Rodriguez rose slowly from his chair. “I think this might be a good time to take a break here. Okay? Ten minutes. Restrooms. Coffee. Et cetera.”
“Just one final point,” said Holdenfield. “With all the talk about Jillian Perry being killed on her wedding day, has it occurred to anyone that it was also Mother’s Day?”
Chapter 68
K
line, Rodriguez, Anderson, Blatt, Hardwick, and Wigg left the room. Gurney was about to follow when he saw Holdenfield, still in her chair, removing a set of photocopies from her briefcase—photocopies of several Karnala ads. She spread them out in front of her. He walked around to her side of the table and gazed down at them. They had a different impact on him now—presenting a harsher image of disorder and deception—since Ballston had revealed their purpose.
“I don’t get it,” he said. “Mapleshade supposedly provides some sort of remediation for unhealthy sexual fixations. Christ, if what I’m seeing in the faces of these young women reflects the benefit of therapy, what the hell were they like before?”
“Worse.”
“Jesus.”
“I’ve read some of Ashton’s journal articles. His goals are modest. Minimal, really. His critics say his approach borders on the immoral. The faith-based therapists can’t stand him. He believes in aiming not for major reorientations but for the smallest possible changes. One comment he made at a professional seminar became famous, or infamous. Ashton enjoys shocking his peers. He said if he could persuade a ten-year-old girl to perform fellatio on her twelve-year-old boyfriend instead of her eight-year-old cousin, he would consider the therapy a complete success. In some circles that approach is a tad controversial.”
“Progress, not perfection, eh?”
“Right.”
“Still, when I look at these expressions …”
“One thing you have to remember—the success rate in the field is not high. I’m sure that even Ashton fails more often than he succeeds. That’s just a fact of life. When you’re dealing with sex offenders …”
But Gurney had stopped listening to her.
Good God, why hadn’t it registered before?
Holdenfield was staring at him. “What is it?”

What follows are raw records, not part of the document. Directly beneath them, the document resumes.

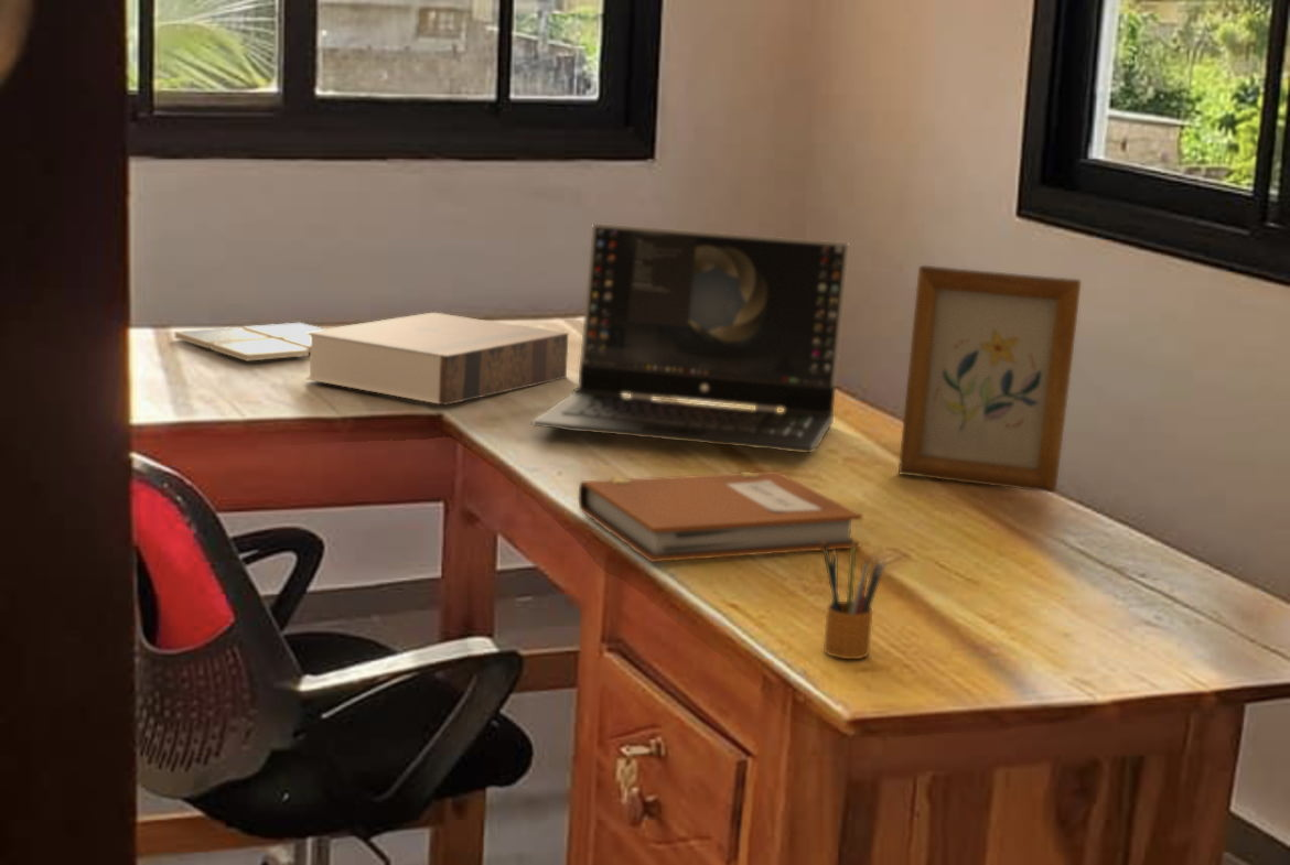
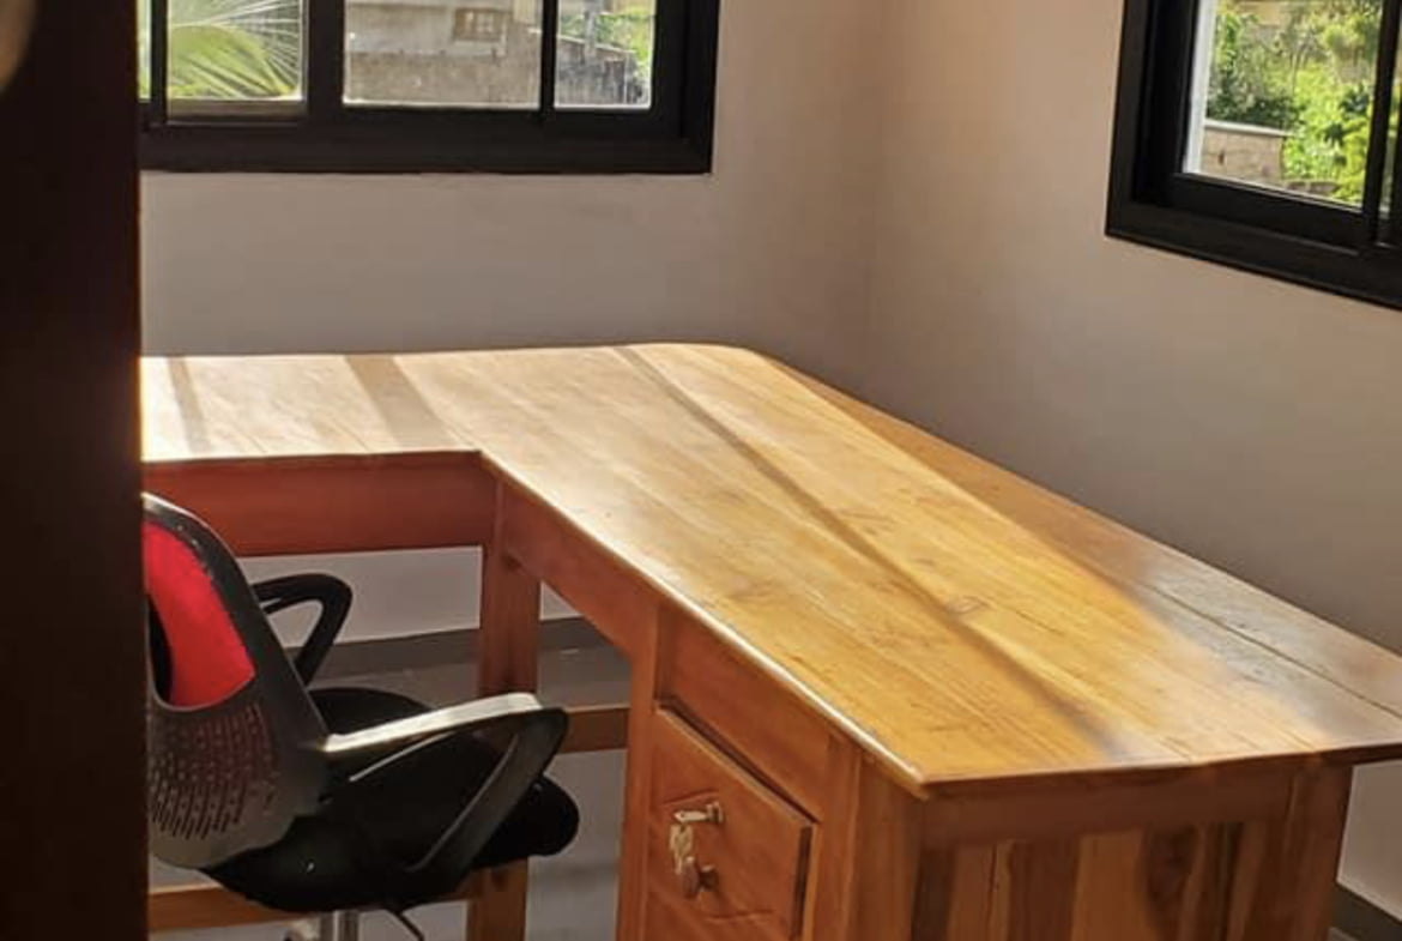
- picture frame [897,264,1083,494]
- drink coaster [174,322,324,363]
- book [304,312,569,407]
- notebook [578,471,863,563]
- pencil box [821,536,886,660]
- laptop [531,223,850,454]
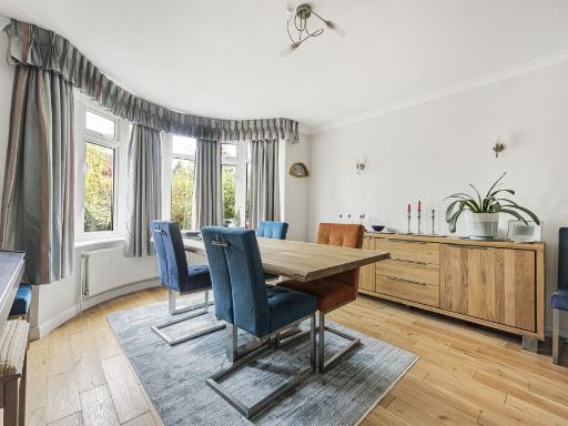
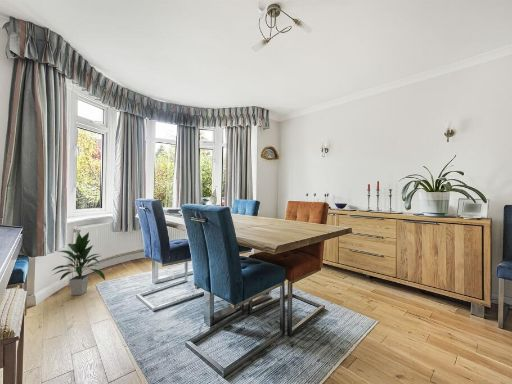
+ indoor plant [52,231,107,296]
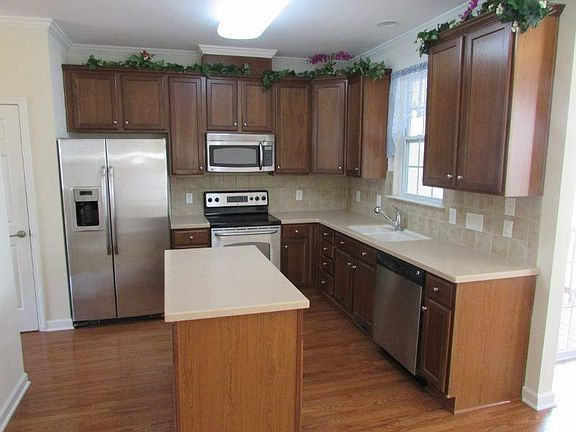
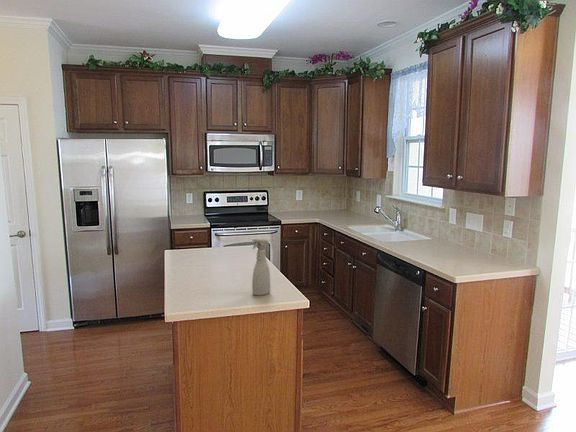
+ spray bottle [251,237,271,296]
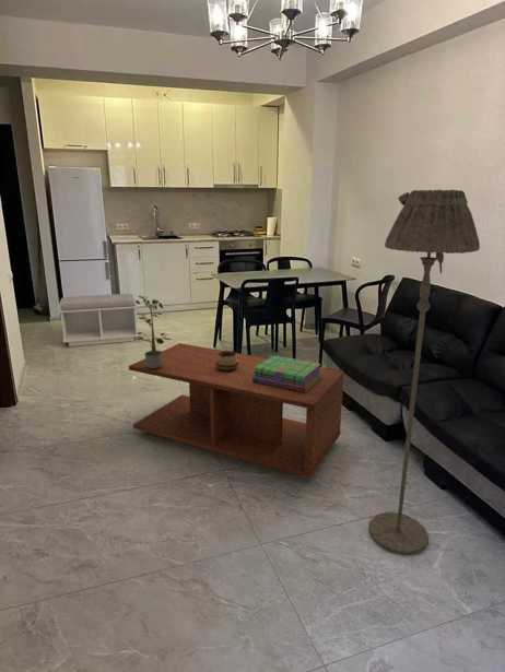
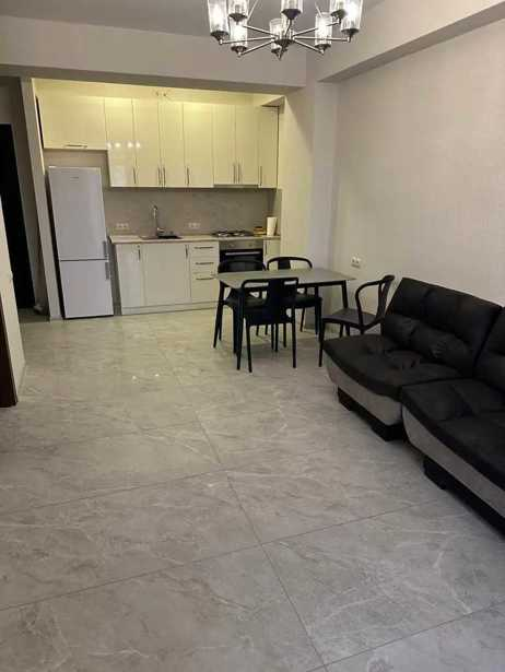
- coffee table [128,342,345,479]
- potted plant [134,293,173,369]
- floor lamp [367,189,481,555]
- stack of books [252,355,322,392]
- decorative bowl [215,350,238,372]
- bench [58,293,140,347]
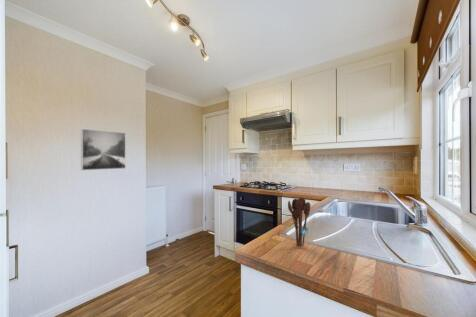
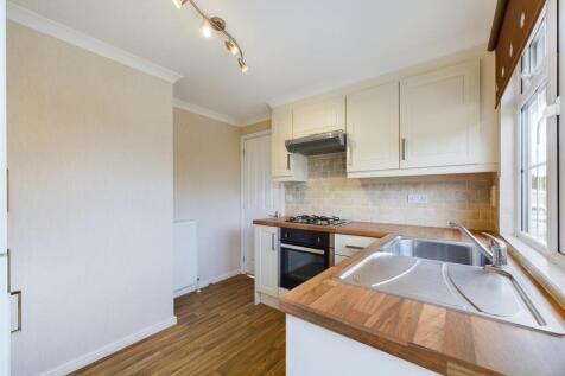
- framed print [80,128,127,171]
- utensil holder [287,196,312,248]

He didn’t answer immediately. There were implications to be considered, decisions to be made regarding how much to say. Crucial decisions. But making any decision at that moment was beyond his ability. He was nearly paralyzed by the realization that
the bedroom in the photo was the room he’d stepped into to hide from the cleaning people the night he retrieved the little absinthe glass
. He’d seen it for only a fraction of a second when he’d switched the light on and off to get his bearings. At the time it had triggered a strange sense of déjà vu—because he’d already seen the layout of the room in the photo of Jillian on Ashton’s wall, but that night in the brownstone he hadn’t been able to put the two images together.
“What is it?” Holdenfield repeated.
“It’s hard to explain,” he said, which was largely true. His voice was strained. He couldn’t take his eyes off the ad closest to him. The girl was crouched on a rumpled bed, appearing both exhausted and inexhaustible—inviting, threatening, daring. He was jarred by a flashback from a religious retreat in his freshman year at St. Genesius: a wild-eyed priest ranting about hellfire.
A fire that burns for all eternity, that eats at your screaming flesh like a beast whose hunger grows with every bite
.
Hardwick was the first to return to the conference room. He glanced at Gurney, the ad photo, and Holdenfield, and he seemed to sense immediately the tension in the air. Wigg returned next and took up her station in front of her laptop, followed by a glum Anderson and an antsy Blatt. Kline came in speaking on his cell, trailed by Rodriguez. Hardwick sat across from Gurney, watching him curiously.
“All right,” said Kline, again with the air of a man accomplishing a great deal. “Back on track. Following up on the question of the true identity of Hector Flores: Rod, I believe there was a plan
to conduct some reinterviews of Ashton’s neighbors to make sure no details about Flores had slipped through the cracks first time around. How’s that going?”